[Collection entries]
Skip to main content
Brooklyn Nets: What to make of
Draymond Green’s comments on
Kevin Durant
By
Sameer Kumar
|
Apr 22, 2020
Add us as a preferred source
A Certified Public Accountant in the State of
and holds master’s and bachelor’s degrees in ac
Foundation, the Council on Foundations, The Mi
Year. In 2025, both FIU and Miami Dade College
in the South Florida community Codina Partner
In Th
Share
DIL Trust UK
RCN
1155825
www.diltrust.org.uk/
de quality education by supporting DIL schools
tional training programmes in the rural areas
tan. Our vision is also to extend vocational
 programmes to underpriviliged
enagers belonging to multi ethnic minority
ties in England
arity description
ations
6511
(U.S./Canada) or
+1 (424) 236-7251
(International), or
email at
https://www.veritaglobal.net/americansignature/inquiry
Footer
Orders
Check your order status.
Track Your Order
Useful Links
* * *
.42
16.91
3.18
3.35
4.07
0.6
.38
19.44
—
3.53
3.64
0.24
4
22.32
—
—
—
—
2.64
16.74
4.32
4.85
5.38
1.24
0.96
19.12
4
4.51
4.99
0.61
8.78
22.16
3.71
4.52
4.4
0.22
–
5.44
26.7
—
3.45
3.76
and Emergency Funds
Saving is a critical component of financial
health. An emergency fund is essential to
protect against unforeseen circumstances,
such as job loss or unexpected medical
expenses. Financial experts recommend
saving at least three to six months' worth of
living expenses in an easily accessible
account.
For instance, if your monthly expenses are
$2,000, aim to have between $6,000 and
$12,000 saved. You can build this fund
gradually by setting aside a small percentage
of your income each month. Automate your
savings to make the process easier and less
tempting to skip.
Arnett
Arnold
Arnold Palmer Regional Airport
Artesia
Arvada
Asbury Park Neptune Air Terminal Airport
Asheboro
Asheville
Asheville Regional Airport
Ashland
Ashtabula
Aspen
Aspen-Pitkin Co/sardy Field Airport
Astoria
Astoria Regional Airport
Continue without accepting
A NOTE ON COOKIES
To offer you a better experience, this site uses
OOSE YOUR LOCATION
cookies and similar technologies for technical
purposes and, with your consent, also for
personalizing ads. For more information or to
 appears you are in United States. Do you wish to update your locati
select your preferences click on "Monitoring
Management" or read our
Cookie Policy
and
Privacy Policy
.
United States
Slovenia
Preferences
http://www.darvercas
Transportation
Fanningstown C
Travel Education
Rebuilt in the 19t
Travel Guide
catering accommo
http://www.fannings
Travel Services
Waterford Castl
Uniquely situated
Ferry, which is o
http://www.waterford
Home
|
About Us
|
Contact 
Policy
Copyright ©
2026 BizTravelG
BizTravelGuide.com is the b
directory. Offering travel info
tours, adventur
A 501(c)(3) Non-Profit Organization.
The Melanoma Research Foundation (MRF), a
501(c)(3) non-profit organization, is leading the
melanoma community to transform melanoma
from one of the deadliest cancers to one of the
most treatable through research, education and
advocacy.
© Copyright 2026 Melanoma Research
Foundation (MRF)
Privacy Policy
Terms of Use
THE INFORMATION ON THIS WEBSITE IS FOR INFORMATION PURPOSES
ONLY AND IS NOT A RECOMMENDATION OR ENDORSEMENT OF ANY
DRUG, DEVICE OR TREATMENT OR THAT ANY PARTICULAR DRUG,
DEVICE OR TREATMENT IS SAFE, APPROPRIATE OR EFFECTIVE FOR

## What is needed:
Look through the entries above and copy each line that has "expenses" in it.

## Your response:
expenses. Financial experts recommend
living expenses in an easily accessible
For instance, if your monthly expenses are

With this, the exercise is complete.